Once you’ve got to grips with the basics of the language, get a copy of the Syriac New Testament. (You’ll probably want to buy one, as the Peshitta available online is in the unvocalized Estrangelo script) Then you can use as you read it a wonderful free book available online, the Clavis Syriaca by Henry F. Whish (1883). It goes through the Gospels in Syriac, translating and explaining each word in English, as well as giving the Greek equivalent. In the book the typeface used for the Syriac Serto script is a bit different than in most texts printed nowadays, and so it will take some getting used to. But once you do, this will do for your reading in Syriac what Sakae Kubo’s Reader’s Greek English Lexicon does for students of Greek.

There are other potentially useful resources for Syriac online: Eberhard Nestle’s Syriac grammar with chrestomathy (for those who have a good grasp of German), the Syriac grammar and Elements of Syriac by Philips, and the Syriac grammar by Uhlemann.

Also useful (although the print isn’t as clear as it might ideally have been) is Lexical Tools to the Syriac New Testament by George Anton Kiraz (Gorgias Press, 2002). It works through the vocabulary of the Syriac New Testament by frequency, and students of Biblical languages will know that is the best way to get reading as quickly as possible. The book also provides verbal paradigms, a skeleton grammar, and other useful features.

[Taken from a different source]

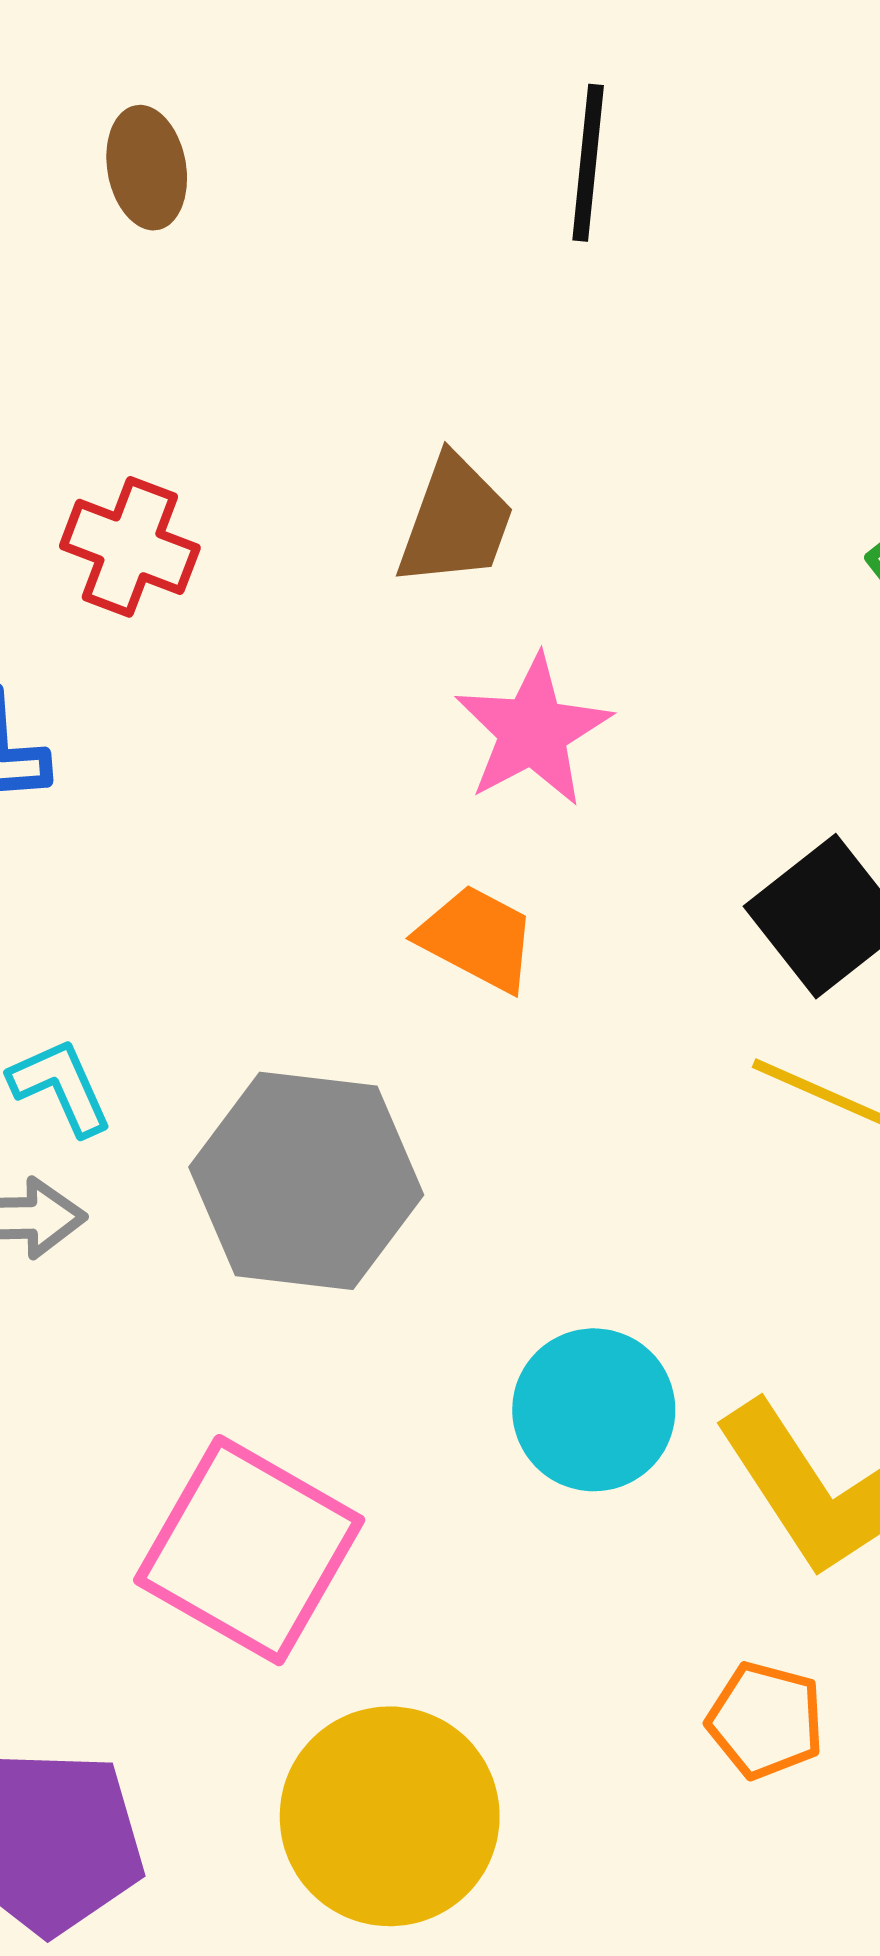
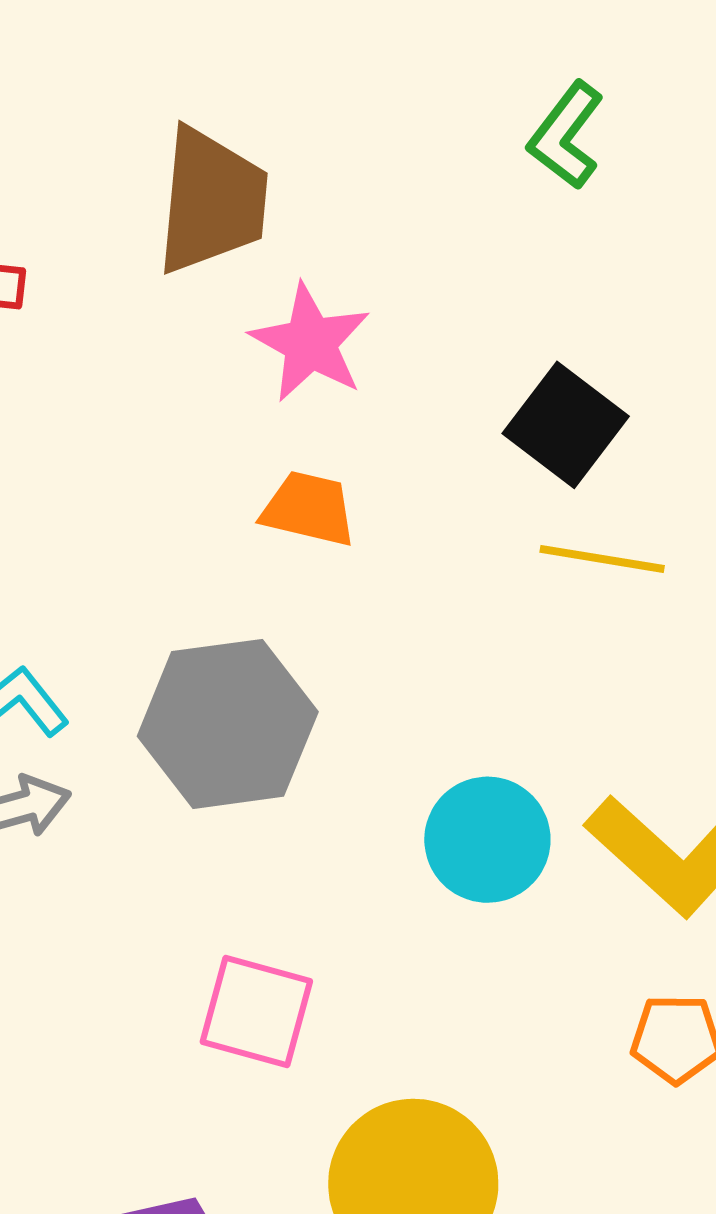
brown trapezoid: (455, 521) -> (212, 201), size x1.4
pink square: (249, 1550) -> (256, 1012), size x0.7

In the end, you can skip the Nestorian script (not used much in printed Syriac texts a beginner is likely to work with), and if you stick with Syriac, you can move on to Aramaic and/or Mandaic later. For most people interested in Aramaic/Syriac, having better resources for learning Aramaic would have been ideal, since those who know even a little Hebrew already know the Aramaic alphabet. But there are far fewer good resources, and surprisingly little in terms of readers with vocalized/pointed Talmudic or Targumic texts for beginners to work with. I am starting to wonder how students of the Rabbinic literature go about learning Aramaic.

And so there you have it. You can learn the language of Jesus and his earliest followers, of parts of Daniel and Ezra, of the Eastern Church, of the Rabbis, the Talmud and the Targums, and of the last remaining continuous Gnostic group. Basically one language, but written in a number of different alphabets. Learning a new alphabet can always seem like a hurdle – especially alphabets used for Semitic languages, which have a tendency to change forms depending on whether there are letters before or after. But we need more students of early Christianity who know Syriac/Aramaic/Mandaic, whether their interest is in the historical figure of Jesus, early oral tradition, the cultural setting of the earliest Christians, Gnosticism, or many other areas.

I’m still looking for a audiobook Syriac Bible I can put on in the car…and of course, a Pimsleur course in Mandaic would be nice… There is, in fact, a spoken dialect of Mandaic too, which is as different from classical Mandaic as modern Syriac is from the classical form. If you want to hear this spoken Mandaic, there are mp3 files with accompanying pdf files available online.

But that won’t be too daunting for you, I’m sure, because anyone who has read this far must love languages as much as I do!